Facebook made some changes to its News Feed following the 2020 US presidential election. In response to the influx of misinformation on the platform, Facebook prioritized the appearance of major news outlets on users’ News Feeds.
Facebook’s Attempt to Avoid Post-Election Chaos
A report by The New York Times revealed that Facebook made an “emergency change” to its News Feed algorithm in the aftermath of the US election. According to the report, this meant deprioritizing sources that spread misleading content about election integrity.
Facebook decided to adjust its ”news ecosystem quality” (NEQ) scores, a system that prioritizes the prevalence of certain news outlets on the platform. Mark Zuckerberg, Facebook’s CEO, approved the adjustment after more users began engaging with potentially false content from right-wing outlets.
This change increased the scores for mainstream outlets like The New York Times, CNN, and NPR, which made them show up more often on users’ feeds. Conversely, it made sure that smaller, “hyperpartisan” publications, such as Occupy Democrats and Breitbart, were less prominent.

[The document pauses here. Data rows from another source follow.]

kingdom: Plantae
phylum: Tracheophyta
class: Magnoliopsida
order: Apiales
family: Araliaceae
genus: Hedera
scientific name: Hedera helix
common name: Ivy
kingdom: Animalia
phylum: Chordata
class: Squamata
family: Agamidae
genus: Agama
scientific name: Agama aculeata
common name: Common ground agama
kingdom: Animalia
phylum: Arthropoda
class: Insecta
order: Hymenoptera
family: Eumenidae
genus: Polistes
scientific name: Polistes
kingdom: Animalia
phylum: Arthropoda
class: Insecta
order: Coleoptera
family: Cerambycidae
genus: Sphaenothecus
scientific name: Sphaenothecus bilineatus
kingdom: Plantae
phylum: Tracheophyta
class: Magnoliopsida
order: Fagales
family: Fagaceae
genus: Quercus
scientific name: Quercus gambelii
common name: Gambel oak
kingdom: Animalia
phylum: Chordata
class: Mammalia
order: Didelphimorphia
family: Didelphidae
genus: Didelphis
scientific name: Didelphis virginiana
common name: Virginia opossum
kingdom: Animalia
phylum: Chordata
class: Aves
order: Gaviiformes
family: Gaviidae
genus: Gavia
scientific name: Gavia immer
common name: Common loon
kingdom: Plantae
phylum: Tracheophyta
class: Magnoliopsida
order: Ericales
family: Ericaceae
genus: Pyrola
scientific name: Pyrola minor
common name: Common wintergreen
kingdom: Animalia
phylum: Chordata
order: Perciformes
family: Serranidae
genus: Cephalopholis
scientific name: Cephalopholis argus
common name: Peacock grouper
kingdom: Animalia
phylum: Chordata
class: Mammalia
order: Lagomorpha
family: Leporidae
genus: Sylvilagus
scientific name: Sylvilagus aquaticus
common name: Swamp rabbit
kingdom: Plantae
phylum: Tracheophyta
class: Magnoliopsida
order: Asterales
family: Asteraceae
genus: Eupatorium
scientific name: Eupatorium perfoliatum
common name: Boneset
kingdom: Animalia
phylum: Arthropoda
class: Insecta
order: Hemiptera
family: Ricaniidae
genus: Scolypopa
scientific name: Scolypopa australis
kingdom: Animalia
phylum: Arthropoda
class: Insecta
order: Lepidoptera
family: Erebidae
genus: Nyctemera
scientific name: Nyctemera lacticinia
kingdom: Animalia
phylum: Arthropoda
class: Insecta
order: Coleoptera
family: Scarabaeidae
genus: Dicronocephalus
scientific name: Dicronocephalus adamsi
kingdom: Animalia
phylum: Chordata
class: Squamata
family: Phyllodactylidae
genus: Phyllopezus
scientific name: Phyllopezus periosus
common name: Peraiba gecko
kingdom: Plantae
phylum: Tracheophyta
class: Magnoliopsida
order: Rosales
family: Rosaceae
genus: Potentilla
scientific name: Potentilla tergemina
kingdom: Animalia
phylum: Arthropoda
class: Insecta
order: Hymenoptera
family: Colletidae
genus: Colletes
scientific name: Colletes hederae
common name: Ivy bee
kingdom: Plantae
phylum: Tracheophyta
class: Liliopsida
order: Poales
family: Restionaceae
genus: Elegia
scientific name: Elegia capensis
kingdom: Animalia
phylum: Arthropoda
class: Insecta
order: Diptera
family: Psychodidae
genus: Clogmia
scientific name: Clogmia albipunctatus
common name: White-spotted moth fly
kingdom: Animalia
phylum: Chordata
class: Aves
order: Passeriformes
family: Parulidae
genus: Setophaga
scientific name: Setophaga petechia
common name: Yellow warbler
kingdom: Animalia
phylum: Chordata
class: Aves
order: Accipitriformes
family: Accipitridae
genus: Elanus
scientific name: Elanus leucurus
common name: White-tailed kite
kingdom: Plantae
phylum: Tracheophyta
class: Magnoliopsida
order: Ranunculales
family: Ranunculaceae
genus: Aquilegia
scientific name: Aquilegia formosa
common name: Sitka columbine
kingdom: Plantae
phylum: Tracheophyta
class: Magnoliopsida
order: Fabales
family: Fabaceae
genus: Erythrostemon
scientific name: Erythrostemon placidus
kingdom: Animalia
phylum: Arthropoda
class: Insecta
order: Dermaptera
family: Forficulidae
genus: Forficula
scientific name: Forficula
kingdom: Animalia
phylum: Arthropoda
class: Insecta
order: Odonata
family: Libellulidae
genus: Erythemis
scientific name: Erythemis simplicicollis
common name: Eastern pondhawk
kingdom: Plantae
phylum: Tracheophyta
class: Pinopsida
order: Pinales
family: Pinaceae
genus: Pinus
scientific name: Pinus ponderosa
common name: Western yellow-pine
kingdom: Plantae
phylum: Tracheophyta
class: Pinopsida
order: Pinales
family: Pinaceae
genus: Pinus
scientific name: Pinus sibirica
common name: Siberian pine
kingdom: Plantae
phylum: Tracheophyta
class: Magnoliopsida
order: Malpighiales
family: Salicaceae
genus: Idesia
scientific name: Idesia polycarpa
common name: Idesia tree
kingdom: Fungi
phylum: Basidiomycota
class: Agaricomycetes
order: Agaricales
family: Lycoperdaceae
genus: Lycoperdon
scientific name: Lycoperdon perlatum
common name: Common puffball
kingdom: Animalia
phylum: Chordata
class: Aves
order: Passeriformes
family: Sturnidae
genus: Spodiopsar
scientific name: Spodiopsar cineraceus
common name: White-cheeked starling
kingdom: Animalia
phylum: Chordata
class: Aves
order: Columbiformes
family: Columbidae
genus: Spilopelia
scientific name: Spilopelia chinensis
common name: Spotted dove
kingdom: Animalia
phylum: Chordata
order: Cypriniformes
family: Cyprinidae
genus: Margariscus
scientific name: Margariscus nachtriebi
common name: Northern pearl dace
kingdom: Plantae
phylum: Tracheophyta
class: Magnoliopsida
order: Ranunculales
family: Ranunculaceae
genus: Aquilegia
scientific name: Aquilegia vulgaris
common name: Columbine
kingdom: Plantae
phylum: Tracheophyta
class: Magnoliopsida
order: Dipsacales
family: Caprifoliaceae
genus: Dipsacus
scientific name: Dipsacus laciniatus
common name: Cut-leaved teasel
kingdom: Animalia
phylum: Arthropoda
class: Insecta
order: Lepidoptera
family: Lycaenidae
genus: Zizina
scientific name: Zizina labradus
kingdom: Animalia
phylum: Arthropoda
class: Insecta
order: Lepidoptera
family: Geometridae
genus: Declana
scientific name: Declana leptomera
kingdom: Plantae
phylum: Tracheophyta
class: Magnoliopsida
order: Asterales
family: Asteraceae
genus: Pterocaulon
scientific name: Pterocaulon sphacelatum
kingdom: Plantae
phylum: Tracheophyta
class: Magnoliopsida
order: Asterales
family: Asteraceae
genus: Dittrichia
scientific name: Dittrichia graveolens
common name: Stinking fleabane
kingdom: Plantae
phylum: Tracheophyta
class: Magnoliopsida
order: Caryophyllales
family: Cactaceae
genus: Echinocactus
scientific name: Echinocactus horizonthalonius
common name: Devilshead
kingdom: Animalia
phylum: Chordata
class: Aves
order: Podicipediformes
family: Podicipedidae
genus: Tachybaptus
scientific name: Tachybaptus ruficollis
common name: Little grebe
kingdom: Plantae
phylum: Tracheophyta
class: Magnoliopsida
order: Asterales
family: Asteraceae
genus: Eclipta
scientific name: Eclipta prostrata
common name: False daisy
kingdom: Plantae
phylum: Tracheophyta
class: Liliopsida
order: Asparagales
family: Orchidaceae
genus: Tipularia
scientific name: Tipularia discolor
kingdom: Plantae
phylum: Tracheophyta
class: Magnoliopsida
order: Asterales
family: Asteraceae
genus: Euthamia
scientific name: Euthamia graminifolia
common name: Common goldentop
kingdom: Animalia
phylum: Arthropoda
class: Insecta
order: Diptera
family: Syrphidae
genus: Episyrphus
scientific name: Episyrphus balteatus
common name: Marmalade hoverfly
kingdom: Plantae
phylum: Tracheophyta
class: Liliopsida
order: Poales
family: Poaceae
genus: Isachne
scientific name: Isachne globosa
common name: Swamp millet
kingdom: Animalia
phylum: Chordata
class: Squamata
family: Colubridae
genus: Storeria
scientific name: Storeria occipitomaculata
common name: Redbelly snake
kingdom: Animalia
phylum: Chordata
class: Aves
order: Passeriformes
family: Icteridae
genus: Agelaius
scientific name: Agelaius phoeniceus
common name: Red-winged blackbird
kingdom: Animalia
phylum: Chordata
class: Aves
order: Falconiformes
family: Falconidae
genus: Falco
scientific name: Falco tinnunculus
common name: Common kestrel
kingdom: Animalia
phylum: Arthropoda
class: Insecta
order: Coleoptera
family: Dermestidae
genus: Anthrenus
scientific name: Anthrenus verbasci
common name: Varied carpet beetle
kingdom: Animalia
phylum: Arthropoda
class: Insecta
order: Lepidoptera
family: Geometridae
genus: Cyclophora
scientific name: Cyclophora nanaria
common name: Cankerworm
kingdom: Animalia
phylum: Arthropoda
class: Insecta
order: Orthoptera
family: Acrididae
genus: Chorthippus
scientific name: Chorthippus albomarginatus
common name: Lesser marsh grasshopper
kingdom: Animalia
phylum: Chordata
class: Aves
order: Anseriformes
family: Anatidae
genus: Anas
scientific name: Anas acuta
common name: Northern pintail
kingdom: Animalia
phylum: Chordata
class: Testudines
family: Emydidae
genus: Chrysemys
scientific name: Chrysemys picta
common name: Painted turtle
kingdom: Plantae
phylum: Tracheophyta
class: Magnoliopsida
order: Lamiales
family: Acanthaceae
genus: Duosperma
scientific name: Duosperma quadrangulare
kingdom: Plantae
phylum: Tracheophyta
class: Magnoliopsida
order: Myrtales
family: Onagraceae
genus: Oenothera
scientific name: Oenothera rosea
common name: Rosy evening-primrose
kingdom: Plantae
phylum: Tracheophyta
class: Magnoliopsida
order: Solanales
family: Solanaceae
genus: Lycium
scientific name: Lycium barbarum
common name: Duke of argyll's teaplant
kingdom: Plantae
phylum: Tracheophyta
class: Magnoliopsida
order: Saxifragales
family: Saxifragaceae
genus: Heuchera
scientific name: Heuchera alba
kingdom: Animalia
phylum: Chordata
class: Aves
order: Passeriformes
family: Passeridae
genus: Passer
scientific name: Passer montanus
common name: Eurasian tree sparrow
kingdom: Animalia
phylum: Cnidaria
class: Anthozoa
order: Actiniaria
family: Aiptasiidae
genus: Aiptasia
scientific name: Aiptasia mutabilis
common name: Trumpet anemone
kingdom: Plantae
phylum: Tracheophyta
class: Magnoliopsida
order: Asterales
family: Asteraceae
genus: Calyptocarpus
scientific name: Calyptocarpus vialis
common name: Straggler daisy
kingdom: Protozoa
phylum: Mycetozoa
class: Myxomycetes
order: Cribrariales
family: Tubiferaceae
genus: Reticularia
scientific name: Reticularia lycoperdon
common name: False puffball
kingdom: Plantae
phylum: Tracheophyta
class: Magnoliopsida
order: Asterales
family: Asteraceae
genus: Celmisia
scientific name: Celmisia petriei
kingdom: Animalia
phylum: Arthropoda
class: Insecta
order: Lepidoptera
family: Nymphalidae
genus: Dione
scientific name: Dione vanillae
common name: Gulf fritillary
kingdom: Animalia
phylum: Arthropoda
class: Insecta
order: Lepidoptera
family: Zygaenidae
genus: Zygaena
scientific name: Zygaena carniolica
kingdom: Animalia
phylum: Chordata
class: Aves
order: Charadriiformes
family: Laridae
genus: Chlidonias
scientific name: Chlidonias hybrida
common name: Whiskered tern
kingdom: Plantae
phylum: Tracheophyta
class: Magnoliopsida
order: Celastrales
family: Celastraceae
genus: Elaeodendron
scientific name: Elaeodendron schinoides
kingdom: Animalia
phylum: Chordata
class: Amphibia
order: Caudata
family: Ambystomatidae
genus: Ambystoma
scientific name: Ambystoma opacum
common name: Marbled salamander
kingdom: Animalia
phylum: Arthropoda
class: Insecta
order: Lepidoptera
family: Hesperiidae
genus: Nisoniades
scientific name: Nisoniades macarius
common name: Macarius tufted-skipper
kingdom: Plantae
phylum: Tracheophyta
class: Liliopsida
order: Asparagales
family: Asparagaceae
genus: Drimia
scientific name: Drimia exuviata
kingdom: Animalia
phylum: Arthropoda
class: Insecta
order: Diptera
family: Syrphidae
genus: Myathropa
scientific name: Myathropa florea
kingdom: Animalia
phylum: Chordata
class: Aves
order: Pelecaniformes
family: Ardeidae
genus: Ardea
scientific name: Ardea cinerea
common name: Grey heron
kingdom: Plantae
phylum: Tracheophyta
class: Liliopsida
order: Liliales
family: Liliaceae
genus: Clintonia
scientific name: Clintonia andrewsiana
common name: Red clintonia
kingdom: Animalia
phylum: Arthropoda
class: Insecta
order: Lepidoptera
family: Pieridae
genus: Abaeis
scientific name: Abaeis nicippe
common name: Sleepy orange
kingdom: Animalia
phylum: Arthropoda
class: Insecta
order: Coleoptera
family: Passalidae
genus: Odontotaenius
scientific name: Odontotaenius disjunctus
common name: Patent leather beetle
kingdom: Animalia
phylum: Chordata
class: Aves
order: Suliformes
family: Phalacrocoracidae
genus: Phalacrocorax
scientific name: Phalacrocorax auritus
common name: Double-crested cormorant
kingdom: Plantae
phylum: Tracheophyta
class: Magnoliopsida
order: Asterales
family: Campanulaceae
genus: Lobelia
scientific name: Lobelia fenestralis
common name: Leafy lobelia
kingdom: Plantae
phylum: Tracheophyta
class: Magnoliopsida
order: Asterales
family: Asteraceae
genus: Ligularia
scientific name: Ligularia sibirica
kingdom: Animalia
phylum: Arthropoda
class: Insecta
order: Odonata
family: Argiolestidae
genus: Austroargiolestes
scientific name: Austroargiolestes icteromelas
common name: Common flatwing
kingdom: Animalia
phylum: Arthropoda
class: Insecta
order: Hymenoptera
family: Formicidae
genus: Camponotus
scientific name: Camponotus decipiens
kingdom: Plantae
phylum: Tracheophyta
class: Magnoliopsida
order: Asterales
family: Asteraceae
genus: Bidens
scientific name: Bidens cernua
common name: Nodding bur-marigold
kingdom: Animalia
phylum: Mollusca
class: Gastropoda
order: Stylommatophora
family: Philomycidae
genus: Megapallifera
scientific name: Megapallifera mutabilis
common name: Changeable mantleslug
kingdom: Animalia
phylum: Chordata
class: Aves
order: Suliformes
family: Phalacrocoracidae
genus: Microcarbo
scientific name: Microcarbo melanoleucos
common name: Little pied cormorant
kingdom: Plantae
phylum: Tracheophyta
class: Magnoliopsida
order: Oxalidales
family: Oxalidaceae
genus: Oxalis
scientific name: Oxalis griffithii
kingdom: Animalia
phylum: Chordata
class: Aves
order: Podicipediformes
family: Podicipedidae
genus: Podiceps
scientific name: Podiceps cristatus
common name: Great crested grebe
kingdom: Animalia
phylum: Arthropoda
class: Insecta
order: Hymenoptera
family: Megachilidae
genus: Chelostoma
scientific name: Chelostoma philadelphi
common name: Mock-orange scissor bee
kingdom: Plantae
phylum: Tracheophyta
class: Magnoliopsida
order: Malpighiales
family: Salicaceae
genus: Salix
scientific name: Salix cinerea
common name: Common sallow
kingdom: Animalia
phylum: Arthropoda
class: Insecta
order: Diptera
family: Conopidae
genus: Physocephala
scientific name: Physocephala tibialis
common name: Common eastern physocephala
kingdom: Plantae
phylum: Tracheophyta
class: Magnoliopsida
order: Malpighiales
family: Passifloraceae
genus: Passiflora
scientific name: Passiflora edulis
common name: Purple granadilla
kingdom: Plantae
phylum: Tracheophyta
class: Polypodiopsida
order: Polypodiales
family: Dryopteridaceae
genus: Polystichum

In case you were wondering whether the changes to the News Feed algorithm are here to stay, they’re not. Guy Rosen, Facebook’s vice president of integrity, explained to The New York Times that “there has never been a plan to make these permanent.”
Facebook’s goal was to make the post-election News Feed less divisive. The platform has been planning its response to potential Election Day chaos months ahead of the election, and it seems that it actually had to utilize one of its emergency measures.
Facebook has also taken plenty of other steps to curb election misinformation before, during, and after the presidential election. When it was hit with President Trump’s premature declarations of a false victory, it immediately shut down his post.
How Well Did Facebook Manage the 2020 Election?
Facebook was criticized in the past for its handling of presidential elections, as it allowed misinformation to run rampant. This backlash drove Facebook to change its approach to elections, which is why the platform has executed such an aggressive response to the 2020 election.
Facebook isn’t the only social media platform that has employed bold measures to counteract misinformation. Twitter also rolled out an arsenal of weapons to combat misleading content throughout the election, and some of those measures are remaining permanently on the platform. As it stands, it seems that warning labels on Twitter aren’t going anywhere.
You’ll now see a warning label when you try to Like a Tweet with disputed content.